Final answer:
To determine Nina's after-tax accumulation from her 401(k) contributions in 2022, calculate her contribution, determine the accumulated value over 30 years with a 9% return, and apply the relevant marginal tax rates of 30%, 20%, and 40% at retirement to find the after-tax proceeds.
Step-by-step explanation:
To calculate the after-tax accumulation from Nina's 2022 contributions to her 401(k) account, we first determine her contribution amount and then calculate the accumulation at a 9% before-tax rate of return over 30 years. Next, we calculate the after-tax proceeds assuming different marginal tax rates at retirement.

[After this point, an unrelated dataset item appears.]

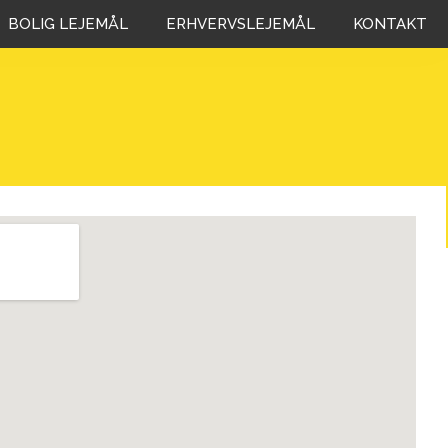
BOLIG LEJEMÅL
ERHVERVSLEJEMÅL
KONTAKT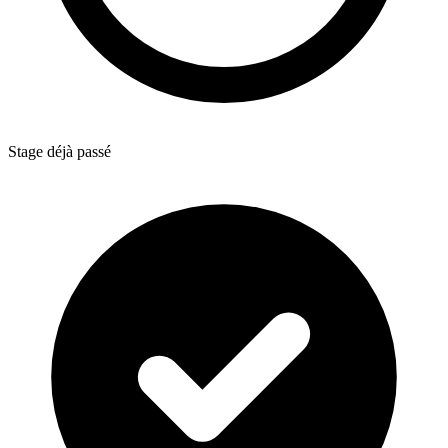
Stage déjà passé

Nina contributes 8% of her $158,000 annual salary to her 401(k) which equals $158,000 * 0.08 = $12,640. Using the compound interest formula, the future value of this contribution over 30 years at a 9% annual return is $12,640 * (1 + 0.09)^30.
- For a 30% marginal tax rate: $12,640 * (1 + 0.09)^30 * (1 - 0.30)
- For a 20% marginal tax rate: $12,640 * (1 + 0.09)^30 * (1 - 0.20)
- For a 40% marginal tax rate: $12,640 * (1 + 0.09)^30 * (1 - 0.40)
These calculations will provide the after-tax proceeds from distribution for each marginal tax rate scenario.